+++ Given material

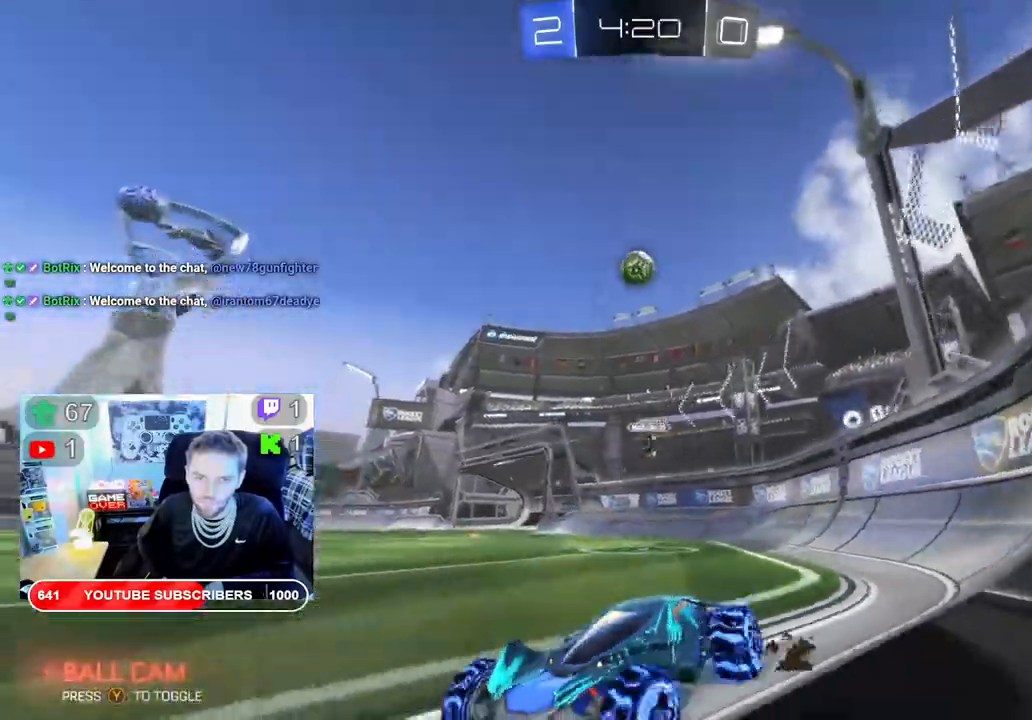
{"buttons": ["R2"], "left_stick": "right", "right_stick": "center", "events": [[67, "X", "up"]]}
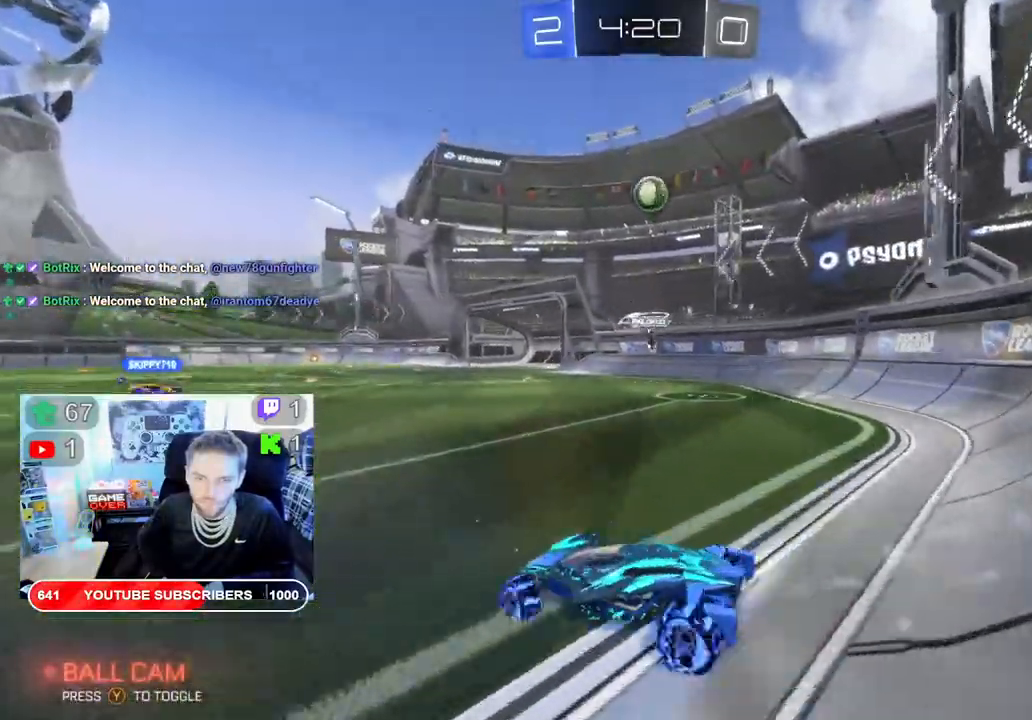
{"buttons": ["R2"], "left_stick": "center", "right_stick": "center", "events": [[400, "left_stick", "center"]]}
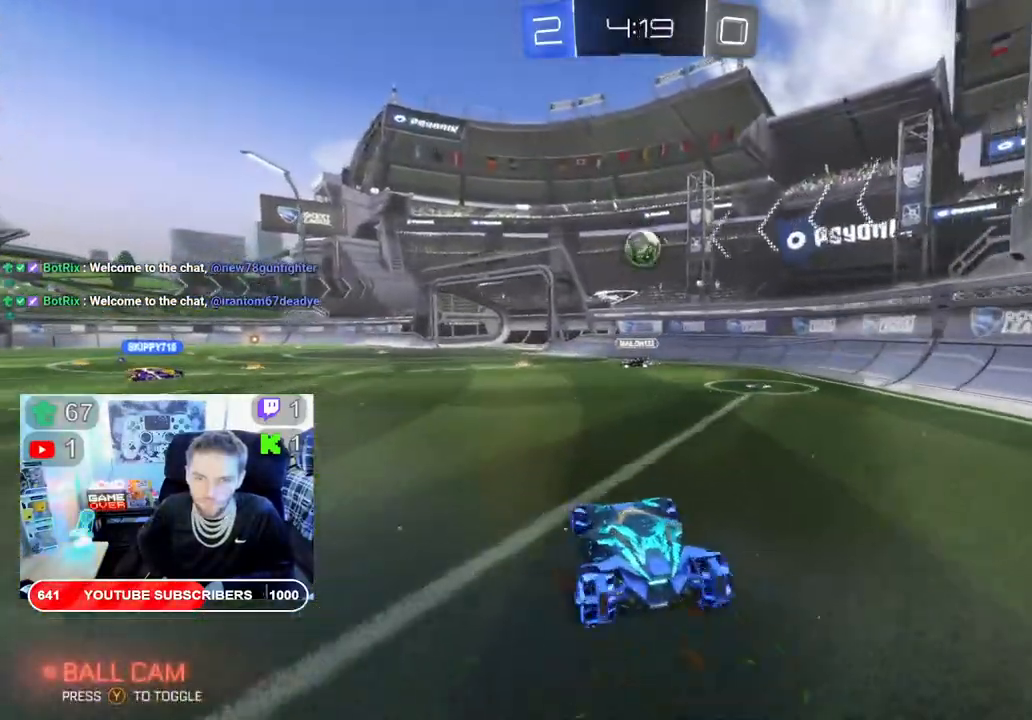
{"buttons": ["R2"], "left_stick": "center", "right_stick": "center", "events": []}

++++++

## Try it:
An exact reproduction of the data above is required, with every picture removed.

## Written solution:
{"buttons": ["R2"], "left_stick": "right", "right_stick": "center", "events": [[67, "X", "up"]]}
{"buttons": ["R2"], "left_stick": "center", "right_stick": "center", "events": [[400, "left_stick", "center"]]}
{"buttons": ["R2"], "left_stick": "center", "right_stick": "center", "events": []}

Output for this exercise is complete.